En zone rurale, il n’y a pas encore de véritable «zone blanche» mais plusieurs cabinets ont disparu et les projections réalisées par la CPAM sont pessimistes: «Si les médecins qui ont progressivement 65 ans ne sont pas remplacés, on passerait à 49,3 médecins pour 100 000 habitants dans le Loiret en 2017», indique Patrick Rouyer, directeur adjoint de la CPAM. Dans l’agglo, «il est de plus en plus difficile de trouver un généraliste, beaucoup ne veulent pas devenir médecin traitant», constate Jacques Adam, médecin retraité de St-Jean-de-Braye, membre de l’association UFC Que Choisir. Près de 75% des généralistes du Loiret sont en secteur 1, facturant la consultation à 22€ (taux de remboursement 70%). Le prix se situe autour de 30€ en secteur 2. Plusieurs raisons expliquent les difficultés à obtenir un rendez-vous, hors urgence : «l’acte médical est beaucoup plus long qu’il y a quelques années, la population vieillit, avec des polypathologies mieux suivies, et les médecins ont vu leur temps de travail s’allonger. Le temps consacré à l’administratif augmente de 10% par an !», explique Jean-Pierre Crossonneau.
Selon lui, l’avenir passe par les maisons médicales de garde et l’implication des collectivités locales : «Les élus peuvent racheter les murs d’un médecin qui s’en va et les louer ensuite à un jeune médecin. Cela lui permet d’avoir des frais minorés. Ça commence à se faire mais il faut faire plus !» l Ophtalmologistes. Ils ne sont que 35 dans le Loiret, avec une moyenne d’âge de 50 ans, 54% de femmes et 80% à exercer en libéral.

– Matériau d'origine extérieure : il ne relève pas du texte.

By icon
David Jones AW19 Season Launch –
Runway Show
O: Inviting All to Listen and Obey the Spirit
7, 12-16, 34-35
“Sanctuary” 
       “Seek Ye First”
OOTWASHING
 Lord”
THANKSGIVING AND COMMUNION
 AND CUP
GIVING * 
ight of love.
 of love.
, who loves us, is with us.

Les délais pour un rendez-vous tournent autour de 6 mois à Orléans, 5 mois à la clinique des Longues Allées à St-Jean-de- Braye (45€ la consultation pour un adulte, 60€ pour un enfant ; contre 28€ pour une consultation pour suivi régulier d’un ophtalmo en secteur 1). «Le délai d’attente a toujours été long mais ça ne fait que s’aggraver, à tel point qu’on conseille à certains patients d’aller à Paris pour être pris plus rapidement », souligne Jacques Adam, de l’UFC Que Choisir. 90% des actes des ophtalmos du Loiret sont avec dépassements d’honoraires, selon la CPAM. A Orléans, la moyenne des dépassements se situe à 23€, contre 17€ à Montargis. l Gynécologues.
Les gynécologues médicaux (libéraux, à ne pas confondre avec les gynécologues-obstétriciens) sont en voie de disparition. Ils sont 15 dans le Loiret, 13 femmes et 2 hommes, d’une moyenne d’âge de 59 ans. Ainsi, il est bien difficile pour une nouvelle patiente de rentrer dans le «circuit». Mais pas impossible… «Le problème est surtout pour les échographies de début de grossesse, il est impossible de donner un rdv dans la semaine», explique la secrétaire d’une gynécologue orléanaise. Les délais de rdv oscillent entre 1 et 3 mois. En secteur 1, la consultation est fixée à 28€ et en secteur 2 (soit 65% des gynécologues de l’agglo) la moyenne se situe entre 40€ et 50€. 87% des actes comprennent un dépassement d’honoraires, avec une moyenne de 27€ à Orléans. l Cardiologues, dermatologues, anesthésistes… Autant de spécialités auprès desquelles il reste difficile d’obtenir un rendez- vous. «La chirurgie subit aussi une crise de recrutement alors qu’il y a quarante ans, c’était très valorisant. Aujourd’hui les médecins privilégient leur qualité de vie, ils ne veulent plus de gardes très contraintes et veulent pouvoir emmener leurs enfants à l’école», explique le Dr Crossonneau. Plus de 50% des actes des anesthésistes et des chirurgiens (à 80% en secteur 2) inclus des dépassements d’honoraires, en moyenne de 169€, soit des écarts de 20€ à 445€, selon la même étude de la CPAM. «La qualité des soins reste convenable mais l’organisation s’est beaucoup dégradée», résume Jacques Adam.